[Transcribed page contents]
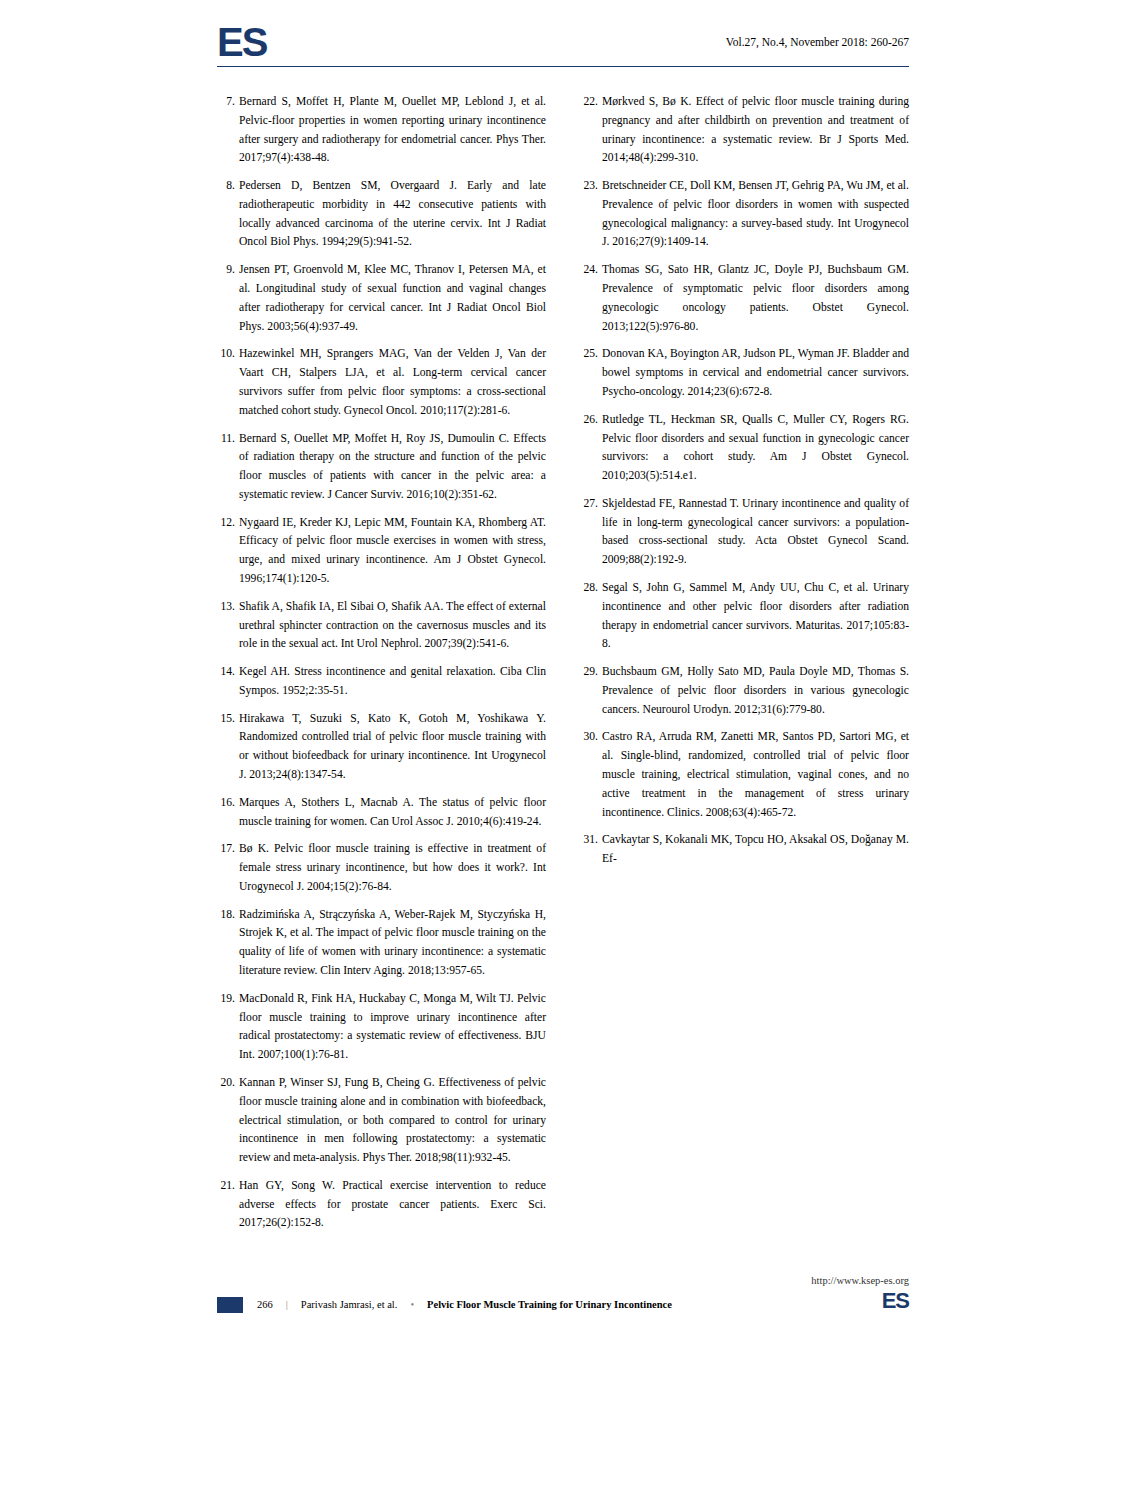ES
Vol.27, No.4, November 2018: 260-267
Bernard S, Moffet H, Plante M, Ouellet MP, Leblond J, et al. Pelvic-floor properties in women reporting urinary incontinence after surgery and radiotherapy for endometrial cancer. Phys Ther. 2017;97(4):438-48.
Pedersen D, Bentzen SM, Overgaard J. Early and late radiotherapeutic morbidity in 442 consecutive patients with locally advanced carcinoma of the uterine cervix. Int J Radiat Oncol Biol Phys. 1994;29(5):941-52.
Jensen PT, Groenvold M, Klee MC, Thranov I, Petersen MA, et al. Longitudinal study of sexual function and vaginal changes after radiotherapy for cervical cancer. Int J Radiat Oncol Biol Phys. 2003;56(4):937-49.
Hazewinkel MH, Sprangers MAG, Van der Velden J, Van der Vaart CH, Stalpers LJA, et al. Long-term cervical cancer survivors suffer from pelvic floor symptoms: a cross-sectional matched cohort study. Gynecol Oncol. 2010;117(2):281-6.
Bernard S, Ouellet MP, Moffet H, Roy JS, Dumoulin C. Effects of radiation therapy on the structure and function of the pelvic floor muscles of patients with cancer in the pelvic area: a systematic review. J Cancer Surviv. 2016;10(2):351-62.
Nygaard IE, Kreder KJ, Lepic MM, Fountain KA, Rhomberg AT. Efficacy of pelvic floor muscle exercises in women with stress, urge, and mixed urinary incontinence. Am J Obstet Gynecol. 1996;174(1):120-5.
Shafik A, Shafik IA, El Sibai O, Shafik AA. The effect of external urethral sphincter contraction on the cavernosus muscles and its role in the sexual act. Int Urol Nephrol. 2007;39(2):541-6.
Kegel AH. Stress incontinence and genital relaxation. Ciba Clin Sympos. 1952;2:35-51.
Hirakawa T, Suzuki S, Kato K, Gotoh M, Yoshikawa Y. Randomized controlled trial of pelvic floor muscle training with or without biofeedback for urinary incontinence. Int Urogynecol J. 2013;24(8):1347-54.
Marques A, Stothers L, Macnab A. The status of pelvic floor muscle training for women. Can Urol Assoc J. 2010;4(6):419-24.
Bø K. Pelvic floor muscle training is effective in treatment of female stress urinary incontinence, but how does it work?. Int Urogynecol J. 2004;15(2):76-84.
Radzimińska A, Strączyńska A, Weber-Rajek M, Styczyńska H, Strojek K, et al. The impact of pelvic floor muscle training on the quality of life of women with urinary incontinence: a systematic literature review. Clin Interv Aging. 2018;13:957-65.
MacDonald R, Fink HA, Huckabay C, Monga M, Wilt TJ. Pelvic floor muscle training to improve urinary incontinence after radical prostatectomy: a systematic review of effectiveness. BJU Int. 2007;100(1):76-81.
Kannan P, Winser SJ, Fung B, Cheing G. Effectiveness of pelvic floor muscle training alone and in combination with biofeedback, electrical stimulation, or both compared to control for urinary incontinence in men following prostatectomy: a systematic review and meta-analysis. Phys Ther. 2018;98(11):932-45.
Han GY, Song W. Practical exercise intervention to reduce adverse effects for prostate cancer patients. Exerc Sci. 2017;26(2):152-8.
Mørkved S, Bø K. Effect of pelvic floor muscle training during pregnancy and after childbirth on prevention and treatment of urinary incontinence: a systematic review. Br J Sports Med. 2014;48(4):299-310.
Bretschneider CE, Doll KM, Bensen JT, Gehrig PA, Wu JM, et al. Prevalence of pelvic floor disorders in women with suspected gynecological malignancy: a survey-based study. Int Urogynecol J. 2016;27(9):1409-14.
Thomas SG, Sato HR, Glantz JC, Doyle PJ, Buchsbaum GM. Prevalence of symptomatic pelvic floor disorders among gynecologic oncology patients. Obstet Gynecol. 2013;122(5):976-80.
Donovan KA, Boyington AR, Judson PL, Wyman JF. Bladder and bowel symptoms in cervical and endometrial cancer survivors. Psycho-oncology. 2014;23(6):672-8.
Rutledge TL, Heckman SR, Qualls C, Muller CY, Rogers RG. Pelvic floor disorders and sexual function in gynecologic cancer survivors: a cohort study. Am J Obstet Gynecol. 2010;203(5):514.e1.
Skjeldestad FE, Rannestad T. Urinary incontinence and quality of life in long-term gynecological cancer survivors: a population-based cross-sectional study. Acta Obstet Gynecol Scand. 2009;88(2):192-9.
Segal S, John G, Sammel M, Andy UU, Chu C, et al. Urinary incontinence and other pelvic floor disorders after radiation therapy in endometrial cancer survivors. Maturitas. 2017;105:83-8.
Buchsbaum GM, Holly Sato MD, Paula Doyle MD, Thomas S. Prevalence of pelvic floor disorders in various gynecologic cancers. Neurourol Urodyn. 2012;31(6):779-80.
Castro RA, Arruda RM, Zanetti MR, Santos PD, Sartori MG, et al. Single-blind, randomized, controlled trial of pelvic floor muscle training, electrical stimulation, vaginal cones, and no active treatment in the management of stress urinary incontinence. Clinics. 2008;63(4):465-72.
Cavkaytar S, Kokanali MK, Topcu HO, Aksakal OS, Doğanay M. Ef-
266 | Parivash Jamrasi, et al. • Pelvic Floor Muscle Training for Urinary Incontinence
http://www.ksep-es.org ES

What to work on → The reply should hold every entry above, given again exactly, but not a single picture.

Task output →
ES
Vol.27, No.4, November 2018: 260-267
Bernard S, Moffet H, Plante M, Ouellet MP, Leblond J, et al. Pelvic-floor properties in women reporting urinary incontinence after surgery and radiotherapy for endometrial cancer. Phys Ther. 2017;97(4):438-48.
Pedersen D, Bentzen SM, Overgaard J. Early and late radiotherapeutic morbidity in 442 consecutive patients with locally advanced carcinoma of the uterine cervix. Int J Radiat Oncol Biol Phys. 1994;29(5):941-52.
Jensen PT, Groenvold M, Klee MC, Thranov I, Petersen MA, et al. Longitudinal study of sexual function and vaginal changes after radiotherapy for cervical cancer. Int J Radiat Oncol Biol Phys. 2003;56(4):937-49.
Hazewinkel MH, Sprangers MAG, Van der Velden J, Van der Vaart CH, Stalpers LJA, et al. Long-term cervical cancer survivors suffer from pelvic floor symptoms: a cross-sectional matched cohort study. Gynecol Oncol. 2010;117(2):281-6.
Bernard S, Ouellet MP, Moffet H, Roy JS, Dumoulin C. Effects of radiation therapy on the structure and function of the pelvic floor muscles of patients with cancer in the pelvic area: a systematic review. J Cancer Surviv. 2016;10(2):351-62.
Nygaard IE, Kreder KJ, Lepic MM, Fountain KA, Rhomberg AT. Efficacy of pelvic floor muscle exercises in women with stress, urge, and mixed urinary incontinence. Am J Obstet Gynecol. 1996;174(1):120-5.
Shafik A, Shafik IA, El Sibai O, Shafik AA. The effect of external urethral sphincter contraction on the cavernosus muscles and its role in the sexual act. Int Urol Nephrol. 2007;39(2):541-6.
Kegel AH. Stress incontinence and genital relaxation. Ciba Clin Sympos. 1952;2:35-51.
Hirakawa T, Suzuki S, Kato K, Gotoh M, Yoshikawa Y. Randomized controlled trial of pelvic floor muscle training with or without biofeedback for urinary incontinence. Int Urogynecol J. 2013;24(8):1347-54.
Marques A, Stothers L, Macnab A. The status of pelvic floor muscle training for women. Can Urol Assoc J. 2010;4(6):419-24.
Bø K. Pelvic floor muscle training is effective in treatment of female stress urinary incontinence, but how does it work?. Int Urogynecol J. 2004;15(2):76-84.
Radzimińska A, Strączyńska A, Weber-Rajek M, Styczyńska H, Strojek K, et al. The impact of pelvic floor muscle training on the quality of life of women with urinary incontinence: a systematic literature review. Clin Interv Aging. 2018;13:957-65.
MacDonald R, Fink HA, Huckabay C, Monga M, Wilt TJ. Pelvic floor muscle training to improve urinary incontinence after radical prostatectomy: a systematic review of effectiveness. BJU Int. 2007;100(1):76-81.
Kannan P, Winser SJ, Fung B, Cheing G. Effectiveness of pelvic floor muscle training alone and in combination with biofeedback, electrical stimulation, or both compared to control for urinary incontinence in men following prostatectomy: a systematic review and meta-analysis. Phys Ther. 2018;98(11):932-45.
Han GY, Song W. Practical exercise intervention to reduce adverse effects for prostate cancer patients. Exerc Sci. 2017;26(2):152-8.
Mørkved S, Bø K. Effect of pelvic floor muscle training during pregnancy and after childbirth on prevention and treatment of urinary incontinence: a systematic review. Br J Sports Med. 2014;48(4):299-310.
Bretschneider CE, Doll KM, Bensen JT, Gehrig PA, Wu JM, et al. Prevalence of pelvic floor disorders in women with suspected gynecological malignancy: a survey-based study. Int Urogynecol J. 2016;27(9):1409-14.
Thomas SG, Sato HR, Glantz JC, Doyle PJ, Buchsbaum GM. Prevalence of symptomatic pelvic floor disorders among gynecologic oncology patients. Obstet Gynecol. 2013;122(5):976-80.
Donovan KA, Boyington AR, Judson PL, Wyman JF. Bladder and bowel symptoms in cervical and endometrial cancer survivors. Psycho-oncology. 2014;23(6):672-8.
Rutledge TL, Heckman SR, Qualls C, Muller CY, Rogers RG. Pelvic floor disorders and sexual function in gynecologic cancer survivors: a cohort study. Am J Obstet Gynecol. 2010;203(5):514.e1.
Skjeldestad FE, Rannestad T. Urinary incontinence and quality of life in long-term gynecological cancer survivors: a population-based cross-sectional study. Acta Obstet Gynecol Scand. 2009;88(2):192-9.
Segal S, John G, Sammel M, Andy UU, Chu C, et al. Urinary incontinence and other pelvic floor disorders after radiation therapy in endometrial cancer survivors. Maturitas. 2017;105:83-8.
Buchsbaum GM, Holly Sato MD, Paula Doyle MD, Thomas S. Prevalence of pelvic floor disorders in various gynecologic cancers. Neurourol Urodyn. 2012;31(6):779-80.
Castro RA, Arruda RM, Zanetti MR, Santos PD, Sartori MG, et al. Single-blind, randomized, controlled trial of pelvic floor muscle training, electrical stimulation, vaginal cones, and no active treatment in the management of stress urinary incontinence. Clinics. 2008;63(4):465-72.
Cavkaytar S, Kokanali MK, Topcu HO, Aksakal OS, Doğanay M. Ef-
266 | Parivash Jamrasi, et al. • Pelvic Floor Muscle Training for Urinary Incontinence
http://www.ksep-es.org ES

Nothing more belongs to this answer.